2月26日から3月6日まで、2018-'19秋冬パリコレクションが開催された。公式スケジュールでのショーとプレゼンテーションを合わせると、参加したブランドは100以上。期間中は、氷点下の日が続く寒波に見舞われたが、会場を沸かせた数々のクリエイションにファッションのエネルギーを再確認できたシーズンでもあった。
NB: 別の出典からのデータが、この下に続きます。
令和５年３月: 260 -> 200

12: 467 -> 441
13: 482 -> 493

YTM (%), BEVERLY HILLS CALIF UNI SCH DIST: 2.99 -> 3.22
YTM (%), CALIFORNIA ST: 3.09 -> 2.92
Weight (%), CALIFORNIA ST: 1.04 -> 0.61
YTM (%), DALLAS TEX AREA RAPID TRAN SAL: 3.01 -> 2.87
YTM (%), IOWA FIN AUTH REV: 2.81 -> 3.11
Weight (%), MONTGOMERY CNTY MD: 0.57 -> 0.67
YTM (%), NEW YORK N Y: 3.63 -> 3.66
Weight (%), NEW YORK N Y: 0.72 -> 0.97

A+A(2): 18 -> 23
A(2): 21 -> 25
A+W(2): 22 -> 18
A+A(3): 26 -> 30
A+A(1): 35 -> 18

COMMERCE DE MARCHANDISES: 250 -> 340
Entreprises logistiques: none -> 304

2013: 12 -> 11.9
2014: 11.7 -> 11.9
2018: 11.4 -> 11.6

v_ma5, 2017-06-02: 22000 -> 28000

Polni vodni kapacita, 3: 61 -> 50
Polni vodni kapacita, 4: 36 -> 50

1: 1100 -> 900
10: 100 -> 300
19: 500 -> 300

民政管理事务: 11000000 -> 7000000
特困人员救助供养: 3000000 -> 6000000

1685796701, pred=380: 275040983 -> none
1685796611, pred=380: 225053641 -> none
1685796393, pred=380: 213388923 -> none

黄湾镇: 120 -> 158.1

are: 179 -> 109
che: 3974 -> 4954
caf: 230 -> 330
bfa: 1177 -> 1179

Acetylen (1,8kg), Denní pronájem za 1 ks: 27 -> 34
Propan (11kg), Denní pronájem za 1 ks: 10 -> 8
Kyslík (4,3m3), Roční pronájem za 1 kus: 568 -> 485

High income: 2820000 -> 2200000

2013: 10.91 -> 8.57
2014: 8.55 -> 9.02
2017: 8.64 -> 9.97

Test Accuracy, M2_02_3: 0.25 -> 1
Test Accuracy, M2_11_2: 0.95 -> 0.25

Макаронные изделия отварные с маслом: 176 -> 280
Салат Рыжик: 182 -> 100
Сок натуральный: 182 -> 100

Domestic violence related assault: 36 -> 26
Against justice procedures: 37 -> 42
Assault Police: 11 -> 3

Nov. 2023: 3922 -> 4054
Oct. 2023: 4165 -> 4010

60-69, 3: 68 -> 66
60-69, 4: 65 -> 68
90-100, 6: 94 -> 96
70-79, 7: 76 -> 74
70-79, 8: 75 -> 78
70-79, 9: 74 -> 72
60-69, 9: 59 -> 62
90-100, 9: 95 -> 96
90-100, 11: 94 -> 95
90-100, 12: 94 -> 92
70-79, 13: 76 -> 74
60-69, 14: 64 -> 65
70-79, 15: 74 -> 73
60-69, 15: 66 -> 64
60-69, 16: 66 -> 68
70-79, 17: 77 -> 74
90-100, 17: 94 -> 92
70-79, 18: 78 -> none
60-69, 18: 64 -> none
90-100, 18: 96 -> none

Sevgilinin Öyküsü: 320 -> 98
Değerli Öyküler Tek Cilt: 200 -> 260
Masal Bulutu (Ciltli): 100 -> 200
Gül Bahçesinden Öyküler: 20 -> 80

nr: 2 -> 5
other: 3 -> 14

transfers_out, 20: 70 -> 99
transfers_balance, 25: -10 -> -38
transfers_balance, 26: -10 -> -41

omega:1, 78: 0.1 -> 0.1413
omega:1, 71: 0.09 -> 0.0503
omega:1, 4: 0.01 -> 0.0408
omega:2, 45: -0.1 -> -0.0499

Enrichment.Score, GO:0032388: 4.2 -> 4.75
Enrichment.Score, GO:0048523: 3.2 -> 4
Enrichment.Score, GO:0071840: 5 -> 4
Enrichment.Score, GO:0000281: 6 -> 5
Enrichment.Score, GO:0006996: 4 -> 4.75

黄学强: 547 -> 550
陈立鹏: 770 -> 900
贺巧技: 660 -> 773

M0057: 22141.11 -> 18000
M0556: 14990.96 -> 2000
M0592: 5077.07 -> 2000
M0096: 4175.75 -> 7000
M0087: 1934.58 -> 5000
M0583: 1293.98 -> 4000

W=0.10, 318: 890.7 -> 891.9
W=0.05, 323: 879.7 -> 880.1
本連載では、期待のニュージェネレーションから圧巻のラグジュアリーブランドまで、今季必見のコレクションを紹介する。


【vol.8 圧巻のラグジュアリー】
盛大に行われるラグジュアリーブランドのショーはパリコレクションの醍醐味のひとつ。1回のショーのためだけに作られる大掛かりな舞台セットは、そのシーズンのイメージを最大限に伝えるものであり、観客たちに夢を見させてくれるもの。そして、そこで披露されるのは、上質な素材、伝統の職人技術、豊かなクリエイティビティに満ちた、究極に贅沢なコレクションなのである。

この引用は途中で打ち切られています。